Ok, a boy who is 7 years my elder told me he liked me. Then he said that he couldn't date anyone under 21 cause of a promise he made to his friend...then he says he wants to date me but he wants to take it slow. Then I find out he went up to one of my best friends and asked "What do you know about her?". My friend (who is a guy) said things along the lines of shes like a sister to me and such things like that. "Why?". He then proceeds to say that I "confessed my love for him" and other such lies. I have text messages and the fact that my roommate was around us the entire time to prove all of this false. Why is a grown ass man acting like he's in High school? When I confronted him about it, he said he was trying to spare me the ridicule of rejection and make me look good. I wanted to sock him. What up?!
Ok what? To be honest I am not quite sure what is happening with this situation. However, here's what I think is going on...
This guy says he likes you. So clearly he does. Then he says he can't date you because of a promise he made to a friend. What happened in between those times? You don't know. I would venture to say that this friend was someone you know. Someone who told him something about you that he didn't like. Either that or he found out that one of his friends may like you too. Then he says he wants to take it slow, which means he's rationalized what he didn't like, or he decided he didn't care about your other admirer. Then he goes on and proceeds to ask around about you, which may be to see if what he didn't like was real. He then tells people that you confessed your love, and this is where things get odd for me.

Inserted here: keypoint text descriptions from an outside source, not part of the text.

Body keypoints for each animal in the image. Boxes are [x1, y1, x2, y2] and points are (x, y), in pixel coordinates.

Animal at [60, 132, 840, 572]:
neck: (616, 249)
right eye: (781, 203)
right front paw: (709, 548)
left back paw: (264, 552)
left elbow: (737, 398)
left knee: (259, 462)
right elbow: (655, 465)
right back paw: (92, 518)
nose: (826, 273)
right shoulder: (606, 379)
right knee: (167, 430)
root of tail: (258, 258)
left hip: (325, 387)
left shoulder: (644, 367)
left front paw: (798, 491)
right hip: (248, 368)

This entire situation is strange. It would be a lot easier if I could decipher his motives. As it is said, there are 3 sides to every story, and I'm only getting one. If I had to guess I would say that this guy professing your love for him was more a small lie than any type of backstabbing. I wonder if maybe you rejected him at some point during this fiasco. He could have prematurely told his friends that he was, for lack of a better word, courting you, and it could have been a move to save face. I think that you may be making this situation into more than it really is.
You don't want him. You are not going to date him. If he's not in your immediate social circle then you can easily ignore him and move on. My advice to you is to move on and forget about it. I know you probably wanted some sort of Miss Cleo premonition, but child the spirit realm is cloudy today.